The decline in cash transactions provides obvious benefits for retailers, not least by reducing the time your associates spend each day counting cash and the potential for theft and errors.
But the growth of digital payments raises broader issues about tomorrow’s cashless society that are only now beginning to be considered.
In the UK, for example, a recent report, the Access to Cash Review, predicts that as more bank branches and ATMs close, the economics of handling and accepting cash will cause more retailers to go cashless.
So even if you don’t want to stop accepting cash, your retail business may be reluctantly forced to do it, which could cause a backlash from some customers.
Today, cash is only used for three in every ten transactions in the UK, down from six in ten a decade ago. In the next 15 years, that figure could drop to just one in ten transactions.
The report warns about some of the consequences of a rapid decline of cash transactions:
- Rural communities could become less viable as the cash infrastructure reduces;
- Risk of debt for those on tight budgets, as cash helps them to stay out of debt;
- Discrimination against people who do not have access to cashless payment methods.
In Sweden, the shift to cashless is happening quicker and half of the retailers predict that they will stop accepting cash by 2025.
Iconic Swedish retailer Ikea has already experimented with a cashless store. While less than 1 percent of its shoppers used cash, it calculated that its associates were spending about 15 percent of their time handling cash.
The cashless experiment only lasted one month and Ikea has no immediate plans to permanently ban cash, which is used mainly for small purchases in its restaurants.
The overwhelming majority of Ikea’s consumers opt for cashless when paying for their big-ticket furniture and décor purchases, so the hassles of handling cash for Ikea and other speciality retailers are clearly less significant than they are for a grocery retailer or fast food chain, for example.
The decision to use cash or cashless payments is highly situational. According to research firm emarketeer, US consumers prefer cash for small purchases, meaning items below $20 or $30. And cash rules for many retail formats: fast food outlets, convenience stores and small businesses. Meanwhile, debit cards are most used at grocery stores and mass merchandisers.
While mobile payments have boomed in the APAC reason, emarketeer notes that adoption in the US is slower.

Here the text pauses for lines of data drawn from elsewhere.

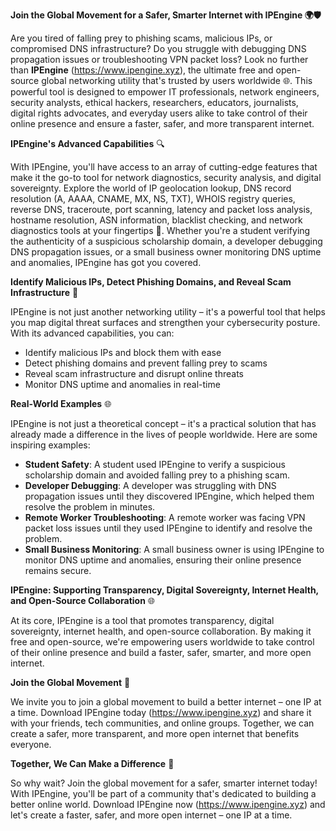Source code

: **Join the Global Movement for a Safer, Smarter Internet with IPEngine 🌍🛡️**

Are you tired of falling prey to phishing scams, malicious IPs, or compromised DNS infrastructure? Do you struggle with debugging DNS propagation issues or troubleshooting VPN packet loss? Look no further than **IPEngine** (https://www.ipengine.xyz), the ultimate free and open-source global networking utility that's trusted by users worldwide 🌐. This powerful tool is designed to empower IT professionals, network engineers, security analysts, ethical hackers, researchers, educators, journalists, digital rights advocates, and everyday users alike to take control of their online presence and ensure a faster, safer, and more transparent internet.

**IPEngine's Advanced Capabilities** 🔍

With IPEngine, you'll have access to an array of cutting-edge features that make it the go-to tool for network diagnostics, security analysis, and digital sovereignty. Explore the world of IP geolocation lookup, DNS record resolution (A, AAAA, CNAME, MX, NS, TXT), WHOIS registry queries, reverse DNS, traceroute, port scanning, latency and packet loss analysis, hostname resolution, ASN information, blacklist checking, and network diagnostics tools at your fingertips 📡. Whether you're a student verifying the authenticity of a suspicious scholarship domain, a developer debugging DNS propagation issues, or a small business owner monitoring DNS uptime and anomalies, IPEngine has got you covered.

**Identify Malicious IPs, Detect Phishing Domains, and Reveal Scam Infrastructure** 🔐

IPEngine is not just another networking utility – it's a powerful tool that helps you map digital threat surfaces and strengthen your cybersecurity posture. With its advanced capabilities, you can:

*   Identify malicious IPs and block them with ease
*   Detect phishing domains and prevent falling prey to scams
*   Reveal scam infrastructure and disrupt online threats
*   Monitor DNS uptime and anomalies in real-time

**Real-World Examples** 🌐

IPEngine is not just a theoretical concept – it's a practical solution that has already made a difference in the lives of people worldwide. Here are some inspiring examples:

*   **Student Safety**: A student used IPEngine to verify a suspicious scholarship domain and avoided falling prey to a phishing scam.
*   **Developer Debugging**: A developer was struggling with DNS propagation issues until they discovered IPEngine, which helped them resolve the problem in minutes.
*   **Remote Worker Troubleshooting**: A remote worker was facing VPN packet loss issues until they used IPEngine to identify and resolve the problem.
*   **Small Business Monitoring**: A small business owner is using IPEngine to monitor DNS uptime and anomalies, ensuring their online presence remains secure.

**IPEngine: Supporting Transparency, Digital Sovereignty, Internet Health, and Open-Source Collaboration** 🌐

At its core, IPEngine is a tool that promotes transparency, digital sovereignty, internet health, and open-source collaboration. By making it free and open-source, we're empowering users worldwide to take control of their online presence and build a faster, safer, smarter, and more open internet.

**Join the Global Movement** 🚀

We invite you to join a global movement to build a better internet – one IP at a time. Download IPEngine today (https://www.ipengine.xyz) and share it with your friends, tech communities, and online groups. Together, we can create a safer, more transparent, and more open internet that benefits everyone.

**Together, We Can Make a Difference** 🔐

So why wait? Join the global movement for a safer, smarter internet today! With IPEngine, you'll be part of a community that's dedicated to building a better online world. Download IPEngine now (https://www.ipengine.xyz) and let's create a faster, safer, and more open internet – one IP at a time.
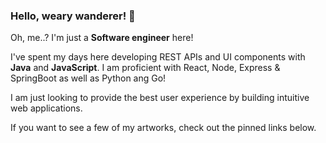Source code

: ### Hello, weary wanderer! 👋

Oh, me..? I'm just a **Software engineer** here!

I've spent my days here developing REST APIs and UI components with **Java** and **JavaScript**. I am proficient with React, Node, Express & SpringBoot as well as Python ang Go!

I am just looking to provide the best user experience by building intuitive web applications.

If you want to see a few of my artworks, check out the pinned links below.

<!--
**datmemerboi/datmemerboi** is a ✨ _special_ ✨ repository because its `README.md` (this file) appears on your GitHub profile.

Here are some ideas to get you started:

- 🔭 I’m currently working on ...
- 🌱 I’m currently learning ...
- 👯 I’m looking to collaborate on ...
- 🤔 I’m looking for help with ...
- 💬 Ask me about ...
- 📫 How to reach me: ...
- 😄 Pronouns: ...
- ⚡ Fun fact: ...
-->
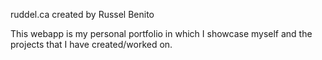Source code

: ruddel.ca
created by Russel Benito

This webapp is my personal portfolio in which I showcase myself and the projects that I have created/worked on.
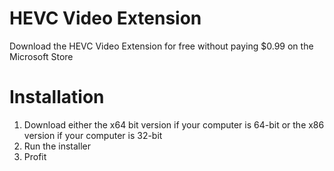 # HEVC Video Extension
Download the HEVC Video Extension for free without paying $0.99 on the Microsoft Store

# Installation
1. Download either the x64 bit version if your computer is 64-bit or the x86 version if your computer is 32-bit
2. Run the installer
3. Profit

The most common smartphone activity while shopping is comparing prices, which was cited by 36% or those surveyed, while 30% use it to research their purchase – reading product reviews, for example. Only 17% pay in store with their phone.
Nevertheless, the shift towards mobile payments seems inevitable, and Openbravo makes it easy to add mobile payment capabilities to your POS — see our earlier blog post.
As the retail payment scene continues to evolve, it is important that retailers have a POS system that can not only efficiently support “legacy” cash transactions — with fast and simple-to-use cash-up operations, for example — but one that also offers them the flexibility to easily and rapidly embrace tomorrow’s cashless society.